That Funny Vagina!

The team behind '40 Year Old Virgin' finds more comedy gold

You know what's funny? Images of a baby's head coming out of a woman's genitals. At least that's one of the visual gags in Knocked Up, the first movie I've ever seen that tries to get laughs from a close-up shot of a vagina.

I can't say it actually works, but then not everything is going to work in this world. For the most part, though, Knocked Up is reasonably funny, if tremendously predictable and a little bit afraid of taking risks.

This latest outing from writer/director Judd Apatow (The 40 Year Old Virgin, Anchorman, Talladega Nights) stars Seth Rogen as Ben Stone, a stoner who likes to get stoned while smoking marijuana. His father (the beatific Harold Ramis) was also a stoner, and someday, Ben hopes to have little stoner children rolling him spliffs as he sits by the hearth tousling their ganga-scented hair.

In pursuit of this goal, and in spite of his chubby loserishness, Ben manages to have sex with a woman who is so much prettier than he that, if there were a beauty contest featuring the pair and the yawning abyss of meaning that threatens to devour all hope and life, he'd come in third. And thus begins a tremendously standard romantic-comedy plot, with the boy meeting and losing and regaining and etc. the girl.

At first, Knocked Up is afraid to have a plot, because plots are tense and make us feel bad. So against all odds, the boy gets and then keeps the girl. Then after an hour or so, the movie goes, "Huh, if there isn't some tension between these two, then I'm just a collection of scenes of people being happy, and if the Iraq war has taught us anything, it's that no one wants to see that." So then the plot starts, but it's the plot that we knew was coming, so it's not so hard on our feelings, because we already pretty much ran through the whole thing in our heads. Then, just to be safe, the movie resolves the plot in about 15 minutes, and everyone is happy again. So Knocked Up is a kind movie, and it doesn't want to hurt your feelings, but it does want you to see a vagina with a head coming out of it.

The upside of Knocked Up is the dialogue, which is pretty much the stuff that Rogen and Paul Rudd did in The 40 Year Old Virgin, only now they're doing it without Steve Carell standing behind them with an erection. The shtick is interesting, though, because you can tell it marks a comic idiom that's terribly time-specific. It's like when you watch an old Seinfeld, and you realize that people used to actually talk like that. I'm pretty sure that'll be the experience of watching Knocked Up and The 40 Year Old Virgin in 10 years.

Rogen's lumpy comic style is great in second-banana roles, but he can't quite carry a lead.
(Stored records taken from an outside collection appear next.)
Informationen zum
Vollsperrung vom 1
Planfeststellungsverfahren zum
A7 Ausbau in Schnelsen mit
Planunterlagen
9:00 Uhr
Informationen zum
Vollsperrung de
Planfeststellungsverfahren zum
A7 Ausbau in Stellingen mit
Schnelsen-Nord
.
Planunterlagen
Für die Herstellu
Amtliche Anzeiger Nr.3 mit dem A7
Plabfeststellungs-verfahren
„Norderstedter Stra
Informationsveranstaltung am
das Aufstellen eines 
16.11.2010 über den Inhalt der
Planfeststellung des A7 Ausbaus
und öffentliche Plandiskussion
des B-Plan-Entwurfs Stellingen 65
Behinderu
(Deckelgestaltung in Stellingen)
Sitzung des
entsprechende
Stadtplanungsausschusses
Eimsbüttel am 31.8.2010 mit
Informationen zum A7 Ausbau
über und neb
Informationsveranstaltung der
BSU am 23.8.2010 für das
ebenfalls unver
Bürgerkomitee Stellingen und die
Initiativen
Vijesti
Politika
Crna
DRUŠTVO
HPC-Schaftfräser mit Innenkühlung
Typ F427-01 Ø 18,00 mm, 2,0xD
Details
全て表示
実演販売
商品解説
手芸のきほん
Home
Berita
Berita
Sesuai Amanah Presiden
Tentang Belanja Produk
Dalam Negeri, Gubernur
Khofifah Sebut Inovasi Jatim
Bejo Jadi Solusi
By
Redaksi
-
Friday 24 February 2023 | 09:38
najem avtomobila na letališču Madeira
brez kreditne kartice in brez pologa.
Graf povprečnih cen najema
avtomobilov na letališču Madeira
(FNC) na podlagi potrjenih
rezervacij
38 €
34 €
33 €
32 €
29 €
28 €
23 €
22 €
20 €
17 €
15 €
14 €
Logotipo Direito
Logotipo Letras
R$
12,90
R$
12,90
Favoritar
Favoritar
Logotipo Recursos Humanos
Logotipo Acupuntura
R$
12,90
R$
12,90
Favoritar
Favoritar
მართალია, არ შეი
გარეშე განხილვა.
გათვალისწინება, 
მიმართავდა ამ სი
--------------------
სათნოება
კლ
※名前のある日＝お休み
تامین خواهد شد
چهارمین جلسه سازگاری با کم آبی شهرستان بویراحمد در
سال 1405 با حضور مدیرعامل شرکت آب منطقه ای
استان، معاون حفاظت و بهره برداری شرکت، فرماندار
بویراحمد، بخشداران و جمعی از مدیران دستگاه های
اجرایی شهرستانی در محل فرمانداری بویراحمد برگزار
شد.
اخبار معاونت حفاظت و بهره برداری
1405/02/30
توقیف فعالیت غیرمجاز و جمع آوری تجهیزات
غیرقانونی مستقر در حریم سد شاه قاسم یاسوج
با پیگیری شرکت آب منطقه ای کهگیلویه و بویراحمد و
By about halfway through the film, he's run through his entire repertoire of shrugs and puppy-dog faces, and then he just repeats them for the second half of the film, and you're all, "Didn't he just make that face?" and yes, he did.

Strangely, Katherine Heigl is pretty good as the attractive woman. The film focuses much more on Rogen, even going so far as to show his hairy butt and not her presumably clean-shaven one, but in many scenes, she outshines him just by virtue of the fact that she's acting while he's mugging.

But I guess with the cancellation of The King of Queens, According to Jim, Still Standing, Grounded for Life and The Drew Carey Show, America needed some outlet for its intense desire to see fat guys with hot chicks, and Rogen is at least as amusingly chubby as Jim Belushi or Mark Addy.

And there are a lot of reasons to recommend this film: It includes ads for Spider-Man 3, the "Mr. Skin" Web site and the Treo cell phone; there are blatant depictions of drug use; and much of the film occurs in gynecologists' offices, an area of previously untapped comic potential.

Plus, the supporting cast is excellent. Paul Rudd, who should be getting more leads, has a diamond-edged perfection in the delivery of his lines; Kristen Wiig does her Saturday Night Live shtick with understated hilarity; and Craig Robinson of The Office has a creepy and touching role as a club bouncer who regrets that he must keep out the "old chicks" who he himself would most dearly love to "tap."

Anyway, it's unfair to judge this kind of film on the plot's originality (since it has none) or the effectiveness of its dramatic effects (since they're simplistic and manipulative). Instead, Knocked Up's audience is looking for laughs, and those burst out of it like a human being exiting a birth canal, which is to say, forcefully and while covered in mucus.

Knocked Up is not showing in any theaters in the area.